Limit (極限): The value that a function approaches as the input approaches some value.
Infinity (無窮大): A concept that represents an unbounded quantity.
Finite (有限的): Having limits or bounds. A finite interval has a starting point and an ending point.
Infinite (無限的): Without limits or bounds. The set of all numbers goes on forever, so it's infinite.
Converging (收斂): Approaching a limit.
Approximation (近似值): A value or quantity that is nearly but not exactly correct.
L'Hôpital's Rule (羅必達法則): A rule that uses derivatives to calculate limits of fractions whose numerators and denominators both approach zero or infinity.
Continuous function (連續函數): A function is continuous if you can draw its graph without lifting your pen. This means there are no abrupt jumps or breaks in the graph.
Derivative (導數): A measure of how a function changes as its input changes.
Differential (微分): A function is differentiable if it possesses a derivative at every point in its domain. This indicates the function's graph is smooth, without sharp corners or breaks.
Implicit differentiation (隱微分): A technique used to find the derivative of a function that is not explicitly defined.
Dummy variable (啞變量): A variable that is used in a mathematical expression but whose value does not affect the outcome.

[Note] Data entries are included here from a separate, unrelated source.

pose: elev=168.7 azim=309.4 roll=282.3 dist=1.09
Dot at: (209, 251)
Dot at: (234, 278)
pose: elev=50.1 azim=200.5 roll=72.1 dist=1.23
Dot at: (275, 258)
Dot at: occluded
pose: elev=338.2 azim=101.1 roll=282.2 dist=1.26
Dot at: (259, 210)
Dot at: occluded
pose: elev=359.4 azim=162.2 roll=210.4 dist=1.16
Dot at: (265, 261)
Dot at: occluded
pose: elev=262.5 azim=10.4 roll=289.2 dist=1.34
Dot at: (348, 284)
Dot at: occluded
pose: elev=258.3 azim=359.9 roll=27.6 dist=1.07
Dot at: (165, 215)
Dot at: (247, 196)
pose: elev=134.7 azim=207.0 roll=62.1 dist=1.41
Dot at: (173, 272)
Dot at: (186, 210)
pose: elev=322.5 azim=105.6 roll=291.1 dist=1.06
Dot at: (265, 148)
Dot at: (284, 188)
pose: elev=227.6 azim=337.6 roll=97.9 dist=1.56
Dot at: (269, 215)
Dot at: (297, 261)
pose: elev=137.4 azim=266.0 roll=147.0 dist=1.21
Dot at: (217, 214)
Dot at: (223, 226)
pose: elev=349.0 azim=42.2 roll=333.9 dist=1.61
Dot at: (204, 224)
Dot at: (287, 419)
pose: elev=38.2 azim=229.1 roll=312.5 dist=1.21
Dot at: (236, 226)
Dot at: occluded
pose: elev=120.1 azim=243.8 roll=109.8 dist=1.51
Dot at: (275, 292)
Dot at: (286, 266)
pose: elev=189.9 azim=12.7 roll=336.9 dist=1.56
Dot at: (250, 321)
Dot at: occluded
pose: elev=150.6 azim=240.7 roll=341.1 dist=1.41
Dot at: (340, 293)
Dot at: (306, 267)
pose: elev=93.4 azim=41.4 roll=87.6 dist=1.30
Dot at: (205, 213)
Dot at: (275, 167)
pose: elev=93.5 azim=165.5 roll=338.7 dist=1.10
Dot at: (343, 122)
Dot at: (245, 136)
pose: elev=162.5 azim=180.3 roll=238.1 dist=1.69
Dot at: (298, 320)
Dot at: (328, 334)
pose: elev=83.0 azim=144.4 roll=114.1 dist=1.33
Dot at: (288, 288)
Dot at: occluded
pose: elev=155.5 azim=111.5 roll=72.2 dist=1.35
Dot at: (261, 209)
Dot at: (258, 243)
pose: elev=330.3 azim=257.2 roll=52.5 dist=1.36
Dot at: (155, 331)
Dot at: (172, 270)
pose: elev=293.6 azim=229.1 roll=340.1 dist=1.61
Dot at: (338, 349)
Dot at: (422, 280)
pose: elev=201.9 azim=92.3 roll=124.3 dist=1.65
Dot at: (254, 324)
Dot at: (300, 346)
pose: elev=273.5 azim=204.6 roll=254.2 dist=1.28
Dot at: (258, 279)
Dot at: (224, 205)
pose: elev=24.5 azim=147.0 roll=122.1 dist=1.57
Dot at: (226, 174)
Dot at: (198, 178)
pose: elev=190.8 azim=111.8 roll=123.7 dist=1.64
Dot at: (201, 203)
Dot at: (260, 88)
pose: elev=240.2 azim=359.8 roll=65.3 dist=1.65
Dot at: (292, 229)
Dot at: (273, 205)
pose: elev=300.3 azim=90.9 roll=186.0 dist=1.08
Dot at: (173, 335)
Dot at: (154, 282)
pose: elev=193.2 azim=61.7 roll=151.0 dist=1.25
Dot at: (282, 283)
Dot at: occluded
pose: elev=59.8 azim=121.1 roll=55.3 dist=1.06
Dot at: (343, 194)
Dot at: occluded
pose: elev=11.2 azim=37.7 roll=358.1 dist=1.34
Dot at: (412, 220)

Mean Value Theorem (均值定理): For any function that is continuous on [a, b] and differentiable on (a, b) there exists some c in the interval (a, b) such that the secant joining the endpoints of the interval [a, b] is parallel to the tangent at c.
Extreme Values (極值): The extreme values of a function are its maximum and minimum values. These can be:
Local (局部): The highest or lowest value within a small region of the function's graph
Absolute (絕對): The highest or lowest value across the entire domain of the function.
Critical Point (臨界點): A critical point is where the derivative of a function is either zero or undefined. These points are essential for finding potential locations of maxima and minima.
Inflection Point/Point of inflection (反曲點): An inflection point is where the concavity of a function's graph changes from concave up (bowl-shaped) to concave down (upside-down bowl), or vice versa.
Concavity (凹凸性): Concavity refers to how a curve bends. A function is concave up if its graph curves upwards, and concave down if it curves downwards.89
Asymptote (漸近線): An asymptote is a line that a function's graph approaches as the input values get extremely large or extremely small. There are horizontal, vertical, and oblique asymptotes.